TASK TO COMPLETE: Which lines of the data hold the word "Gouda"? Copy all of them.

[Dataset entries]
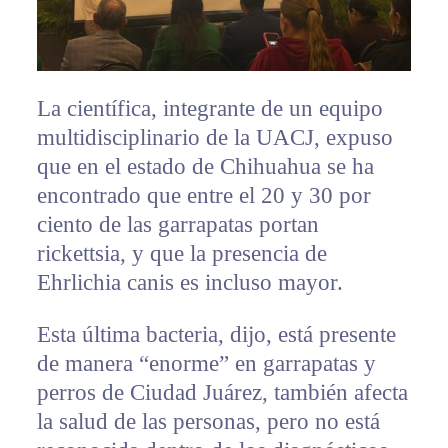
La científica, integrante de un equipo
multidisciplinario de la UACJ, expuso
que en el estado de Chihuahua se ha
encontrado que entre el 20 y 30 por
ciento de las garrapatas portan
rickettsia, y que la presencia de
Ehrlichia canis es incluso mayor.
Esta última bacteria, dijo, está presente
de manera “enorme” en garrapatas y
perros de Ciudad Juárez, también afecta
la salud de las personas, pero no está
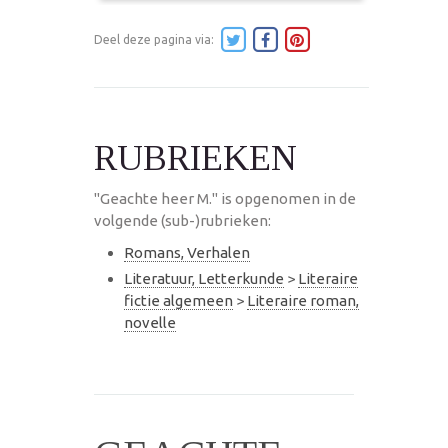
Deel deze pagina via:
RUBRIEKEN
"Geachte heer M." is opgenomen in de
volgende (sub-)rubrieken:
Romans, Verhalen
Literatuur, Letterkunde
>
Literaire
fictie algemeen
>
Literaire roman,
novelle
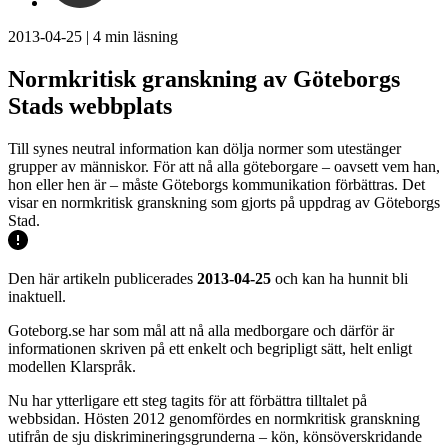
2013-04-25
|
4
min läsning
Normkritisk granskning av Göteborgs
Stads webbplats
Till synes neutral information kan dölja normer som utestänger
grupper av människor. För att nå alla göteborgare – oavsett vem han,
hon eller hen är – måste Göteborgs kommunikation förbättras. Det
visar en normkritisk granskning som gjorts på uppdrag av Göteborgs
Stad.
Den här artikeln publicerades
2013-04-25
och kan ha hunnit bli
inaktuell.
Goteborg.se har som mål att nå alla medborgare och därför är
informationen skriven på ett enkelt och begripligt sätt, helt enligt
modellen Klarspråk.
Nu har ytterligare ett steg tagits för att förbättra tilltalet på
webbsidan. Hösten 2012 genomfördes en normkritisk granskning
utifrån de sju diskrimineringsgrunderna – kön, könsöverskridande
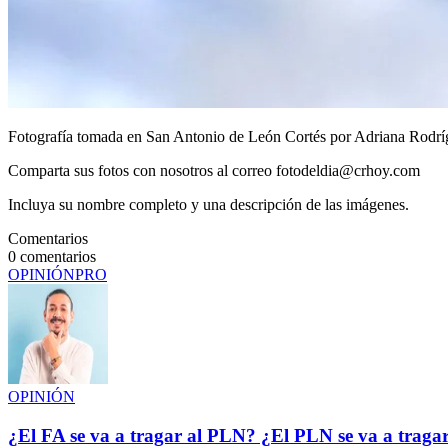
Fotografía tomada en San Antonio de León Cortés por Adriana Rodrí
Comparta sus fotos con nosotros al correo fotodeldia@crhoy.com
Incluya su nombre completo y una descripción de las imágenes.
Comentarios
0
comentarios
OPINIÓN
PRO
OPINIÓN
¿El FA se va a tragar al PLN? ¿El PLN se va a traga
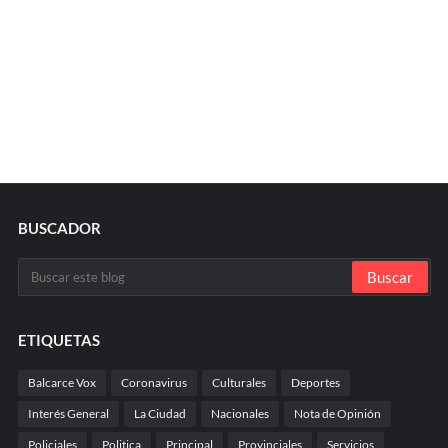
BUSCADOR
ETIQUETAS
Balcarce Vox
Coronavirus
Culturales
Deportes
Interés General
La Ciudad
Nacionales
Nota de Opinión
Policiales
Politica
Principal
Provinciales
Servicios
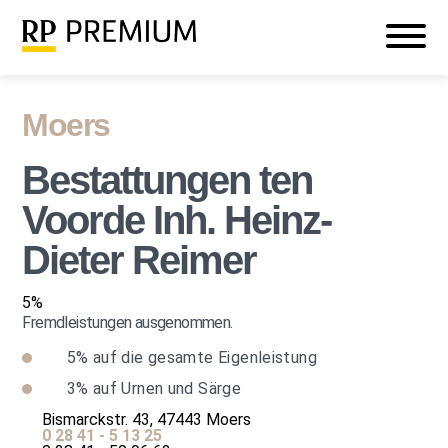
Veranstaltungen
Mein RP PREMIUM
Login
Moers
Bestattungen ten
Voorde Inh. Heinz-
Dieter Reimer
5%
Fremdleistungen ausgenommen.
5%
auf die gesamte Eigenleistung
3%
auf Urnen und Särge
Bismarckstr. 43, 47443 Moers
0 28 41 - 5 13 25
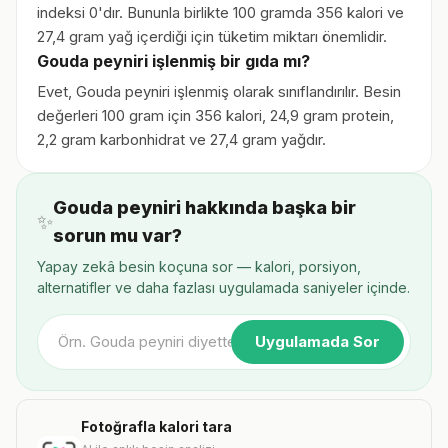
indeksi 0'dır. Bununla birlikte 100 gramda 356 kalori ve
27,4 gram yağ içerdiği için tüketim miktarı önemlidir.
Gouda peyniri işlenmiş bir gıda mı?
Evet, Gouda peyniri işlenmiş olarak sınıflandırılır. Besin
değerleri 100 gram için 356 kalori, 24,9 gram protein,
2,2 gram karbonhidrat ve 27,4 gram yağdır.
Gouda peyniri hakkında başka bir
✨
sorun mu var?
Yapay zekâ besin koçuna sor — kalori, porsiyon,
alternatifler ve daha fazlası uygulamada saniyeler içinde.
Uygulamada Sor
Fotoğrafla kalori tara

...

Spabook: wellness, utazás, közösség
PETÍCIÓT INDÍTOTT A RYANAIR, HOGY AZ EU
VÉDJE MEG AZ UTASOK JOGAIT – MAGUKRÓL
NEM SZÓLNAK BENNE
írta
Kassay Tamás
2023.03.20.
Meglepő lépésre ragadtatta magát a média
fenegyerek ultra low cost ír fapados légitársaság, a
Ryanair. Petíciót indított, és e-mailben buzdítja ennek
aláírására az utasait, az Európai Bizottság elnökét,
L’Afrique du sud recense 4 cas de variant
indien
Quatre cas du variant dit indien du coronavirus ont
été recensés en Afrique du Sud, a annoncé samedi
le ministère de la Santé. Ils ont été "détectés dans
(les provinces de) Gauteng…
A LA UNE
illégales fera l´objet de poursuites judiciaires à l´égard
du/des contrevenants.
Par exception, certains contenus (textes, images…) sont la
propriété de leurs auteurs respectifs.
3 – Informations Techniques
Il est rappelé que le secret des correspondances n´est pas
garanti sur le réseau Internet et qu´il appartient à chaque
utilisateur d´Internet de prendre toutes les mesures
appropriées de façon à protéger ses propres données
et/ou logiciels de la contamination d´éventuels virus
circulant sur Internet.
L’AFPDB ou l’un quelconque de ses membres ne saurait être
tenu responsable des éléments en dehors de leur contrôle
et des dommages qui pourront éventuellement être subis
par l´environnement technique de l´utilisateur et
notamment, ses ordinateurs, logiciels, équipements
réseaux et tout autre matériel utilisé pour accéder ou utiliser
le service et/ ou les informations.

SOLUTION TO THIS TASK:
Gouda peyniri işlenmiş bir gıda mı?
Evet, Gouda peyniri işlenmiş olarak sınıflandırılır. Besin
Gouda peyniri hakkında başka bir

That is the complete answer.